Statistics Canada’s most recent data, covering February, shows a national landscape already under strain. Halifax averaged 136.5 cents per litre. Montreal sat at 150. Whitehorse, where transportation costs are always higher, reached nearly 149. Those figures predate the conflict. Updated numbers, expected later this month, will likely tell a grimmer story.
There are no easy answers. U.S. President Donald Trump, who set a deadline for Iran to reopen the strait, has yet to outline a concrete plan to resolve the standoff. His silence in recent national addresses has only deepened market anxiety. Oil traders, uncertain about supply stability, continue to bid prices upward. Until diplomatic or military solutions emerge, the volatility will persist.
For now, Canadians are adapting in small ways.
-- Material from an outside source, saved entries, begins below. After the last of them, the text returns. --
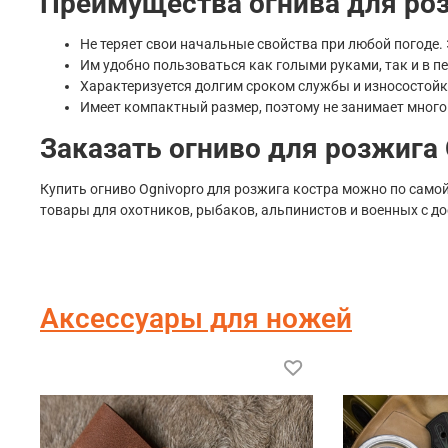
Преимущества огнива для роз
Не теряет свои начальные свойства при любой погоде.
Им удобно пользоваться как голыми руками, так и в п
Характеризуется долгим сроком службы и износостой
Имеет компактный размер, поэтому не занимает много
Заказать огниво для розжига 
Купить огниво Ognivopro для розжига костра можно по само
товары для охотников, рыбаков, альпинистов и военных с д
Аксессуары для ножей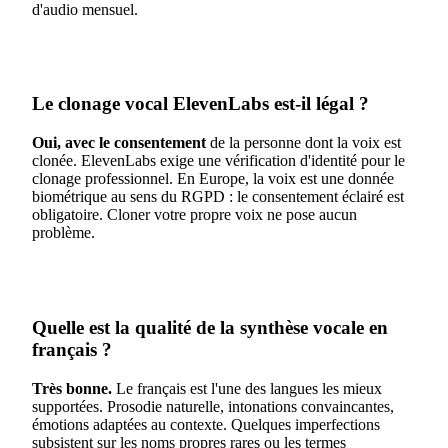
d'audio mensuel.
Le clonage vocal ElevenLabs est-il légal ?
Oui, avec le consentement
de la personne dont la voix est
clonée. ElevenLabs exige une vérification d'identité pour le
clonage professionnel. En Europe, la voix est une donnée
biométrique au sens du RGPD : le consentement éclairé est
obligatoire. Cloner votre propre voix ne pose aucun
problème.
Quelle est la qualité de la synthèse vocale en
français ?
Très bonne.
Le français est l'une des langues les mieux
supportées. Prosodie naturelle, intonations convaincantes,
émotions adaptées au contexte. Quelques imperfections
subsistent sur les noms propres rares ou les termes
Some are carpooling more often or consolidating errands. Transit ridership in Vancouver and Toronto has ticked upward, though public systems are still recovering from pandemic-era funding shortfalls. Employers are revisiting remote work policies, weighing the environmental and financial benefits of fewer commutes. These shifts, while modest, reflect a population caught between rising costs and limited alternatives.
There’s also a quiet reckoning happening around energy policy. Canada produces significant amounts of oil, yet remains vulnerable to global price swings. Conversations about energy sovereignty, renewable transitions, and strategic reserves are moving from policy papers into kitchen table debates. It’s a paradox that frustrates many. We export fuel, yet we’re held hostage by events halfway around the world.
Sandra Kwong made it home that Thursday afternoon. She parked her Civic in the driveway, glanced at the gas gauge, and decided her next trip could wait. The Easter long weekend, once a chance to visit the coast, now feels financially out of reach. She’s not angry, exactly. Just tired of adjusting. Tired of checking fuel apps before leaving the house. Tired of budgeting around forces she can’t control.
Across the country, millions are making similar calculations. The price at the pump is more than a number. It’s a measure of how distant conflicts shape daily life, how global systems intersect with local routines. And as long as the Strait of Hormuz remains contested, Canadians will continue paying the price for geography, geopolitics, and the stubborn reality that oil still moves the world.